Query myTable_json: Output 15 records of the in-memory table
spark.sql("select created_at, screen_name, tweet from myTable_json limit 15").show(15,False)
Query myTable_json: Output the top 15 Twitter authors
spark.sql("select screen_name, count(*) as count from myTable_json group by screen_name order by count desc limit 15").show(15,False)

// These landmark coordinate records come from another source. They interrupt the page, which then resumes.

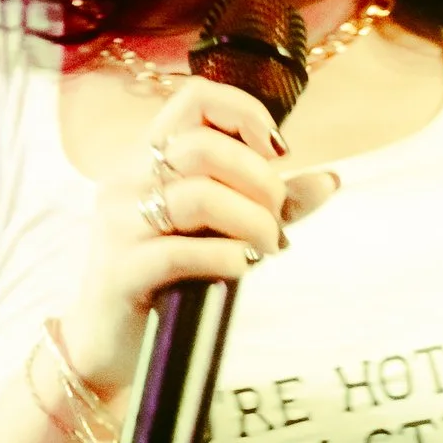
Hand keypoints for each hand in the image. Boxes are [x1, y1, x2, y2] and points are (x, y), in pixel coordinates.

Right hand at [57, 73, 293, 396]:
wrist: (111, 344)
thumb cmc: (171, 278)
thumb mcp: (223, 230)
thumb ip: (270, 203)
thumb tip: (331, 179)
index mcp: (147, 156)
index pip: (196, 98)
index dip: (246, 113)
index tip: (278, 152)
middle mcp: (126, 178)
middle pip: (205, 147)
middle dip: (261, 182)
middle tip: (275, 221)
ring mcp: (118, 222)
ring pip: (199, 195)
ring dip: (253, 223)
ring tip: (266, 248)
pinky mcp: (121, 269)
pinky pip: (185, 251)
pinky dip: (229, 258)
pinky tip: (239, 269)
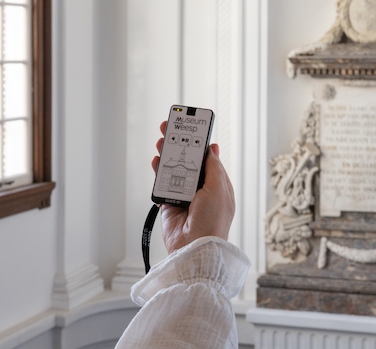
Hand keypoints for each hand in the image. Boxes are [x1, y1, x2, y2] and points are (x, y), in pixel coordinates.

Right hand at [152, 121, 234, 253]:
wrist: (195, 247)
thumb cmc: (213, 221)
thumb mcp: (219, 189)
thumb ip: (213, 167)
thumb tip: (212, 148)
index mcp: (217, 185)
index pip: (208, 159)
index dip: (200, 143)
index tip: (193, 128)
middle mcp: (201, 190)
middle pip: (188, 161)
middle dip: (180, 145)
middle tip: (171, 129)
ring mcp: (184, 196)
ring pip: (174, 170)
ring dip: (168, 155)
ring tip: (162, 140)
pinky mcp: (169, 204)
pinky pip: (162, 184)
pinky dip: (158, 172)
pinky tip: (157, 161)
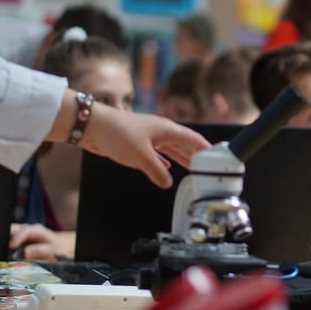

Query myTable_window: Output the window aggregations
spark.sql("select created_at, screen_name, tweet from myTable_json limit 15").show(15,False)
References:
http://spark.apache.org/docs/latest/structured-streaming-programming-guide.html
https://databricks.com/blog/2016/07/28/structured-streaming-in-apache-spark.html https://hortonworks.com/apache/spark/
https://hortonworks.com/apache/spark/
Environment:
Apache Spark 2.1.0 (Pyspark with Python 2.7.5), Apache NiFi 1.1.0, Apache Kafka 2.10-0.8.2.1
Created on 09-28-2017 01:40 PM
Hi,
I am getting some Unicode error messages when running the job.
Run:
./spark-submit --packages org.apache.spark:spark-sql-kafka-0-10_2.11:2.2.0 file.py
Error:
UnicodeEncodeError: 'ascii' codec can't encode character u'\u2019' in position 39: ordinal not in range(128)
Any help?
How can I fix this issue?
Created on 03-16-2018 11:38 AM
Hello, I think that the process you do with python and kafka and spark is too easy to do with apache nifi processors, is there any reason to do so??
Thank you!
Created on 03-22-2018 06:36 AM
Hi,
You are using which version of HDF?
Becasue HDF 3.0.2 is not supporting spark when i added it through add service through ambari UI
Created on 03-23-2018 02:36 PM
You have to run Apache Spark on HDP 2.6.
You should start with HDP cluster then add HDF to it.